> _Exercise description_
Please rewrite the records below, changing every "chart" to "figure" and keeping everything else the same. Leave the pictures out.

> _Data extract_
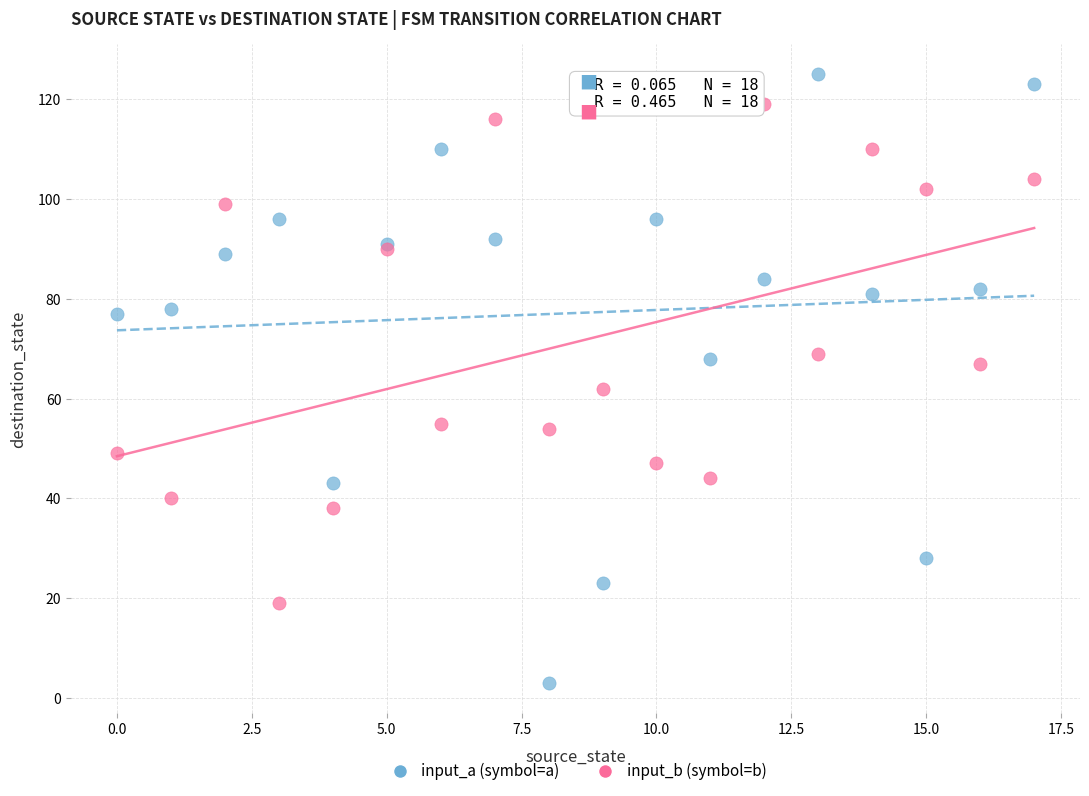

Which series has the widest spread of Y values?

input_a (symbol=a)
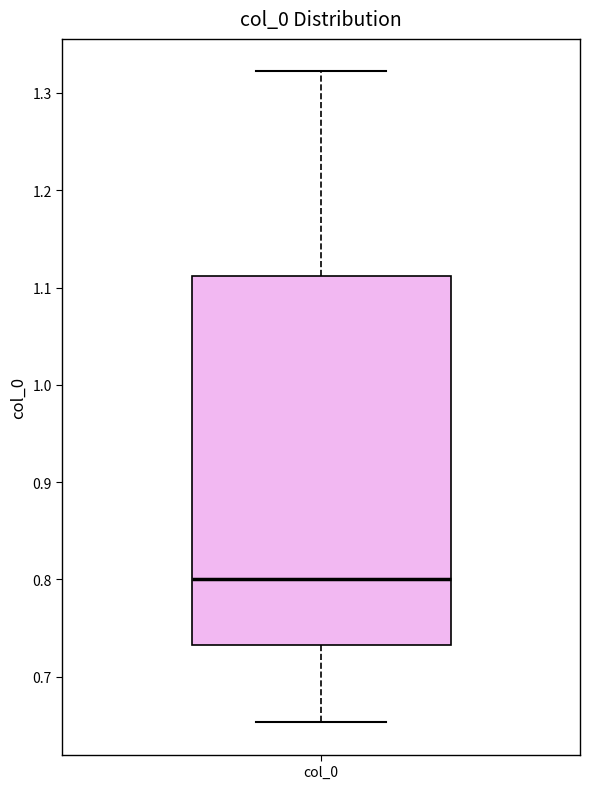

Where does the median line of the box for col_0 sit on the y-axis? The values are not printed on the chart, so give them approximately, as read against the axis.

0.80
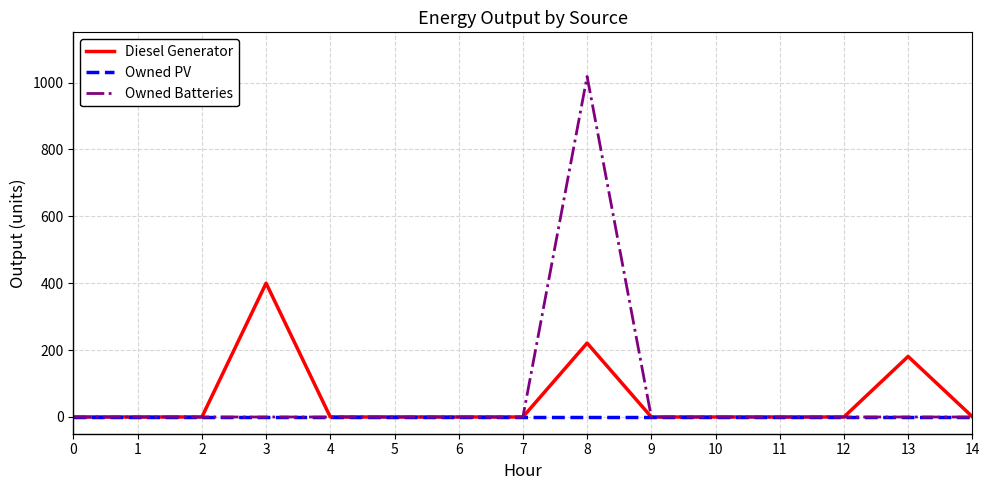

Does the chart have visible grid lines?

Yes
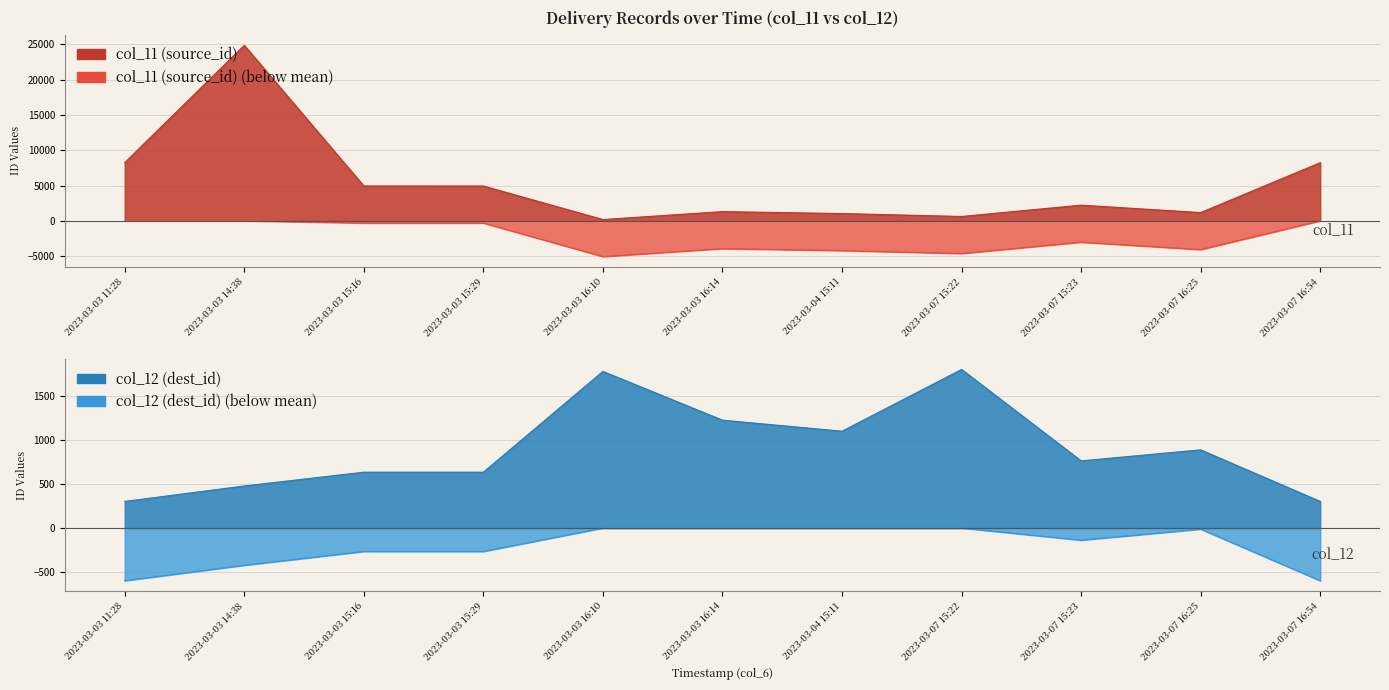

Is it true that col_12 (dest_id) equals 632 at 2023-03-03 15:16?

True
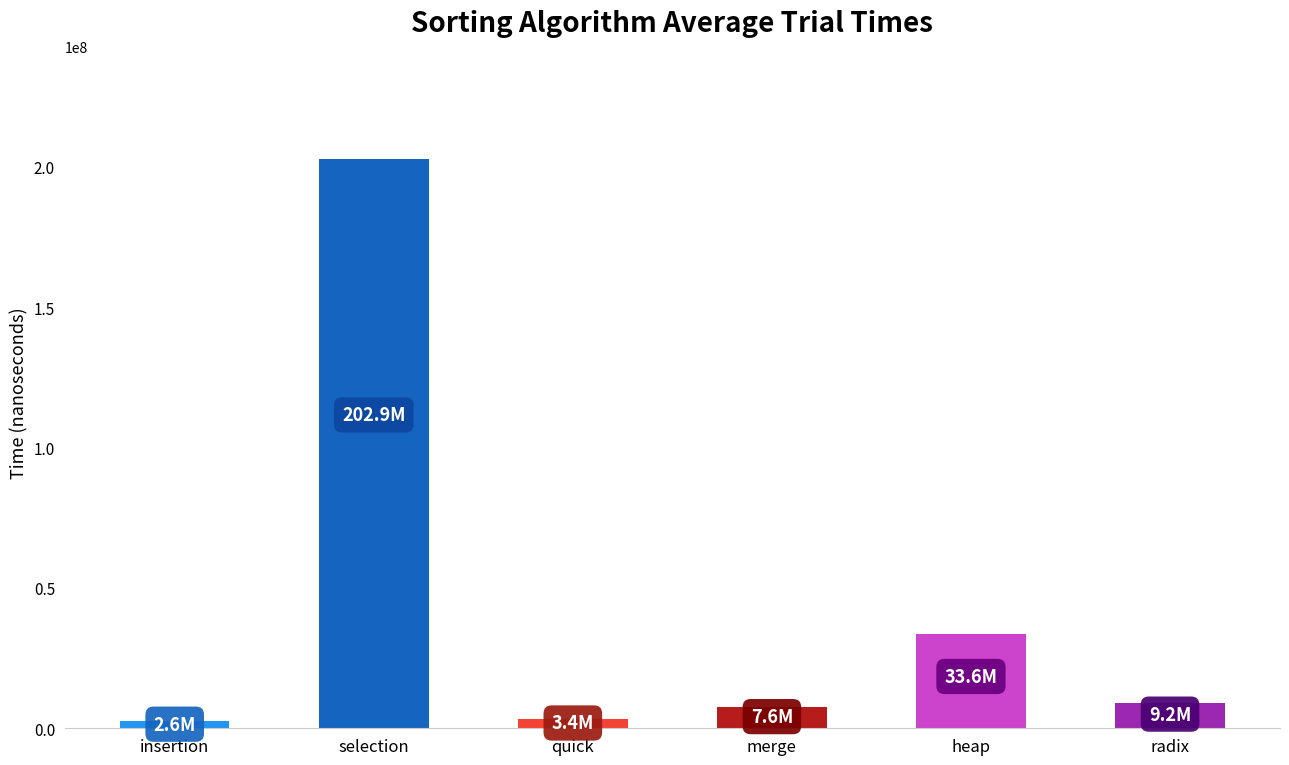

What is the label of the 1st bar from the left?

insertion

> _Answer to the problem_
Which series has the widest spread of Y values?

input_a (symbol=a)

Where does the median line of the box for col_0 sit on the y-axis? The values are not printed on the figure, so give them approximately, as read against the axis.

0.80

Does the figure have visible grid lines?

Yes

Is it true that col_12 (dest_id) equals 632 at 2023-03-03 15:16?

True

What is the label of the 1st bar from the left?

insertion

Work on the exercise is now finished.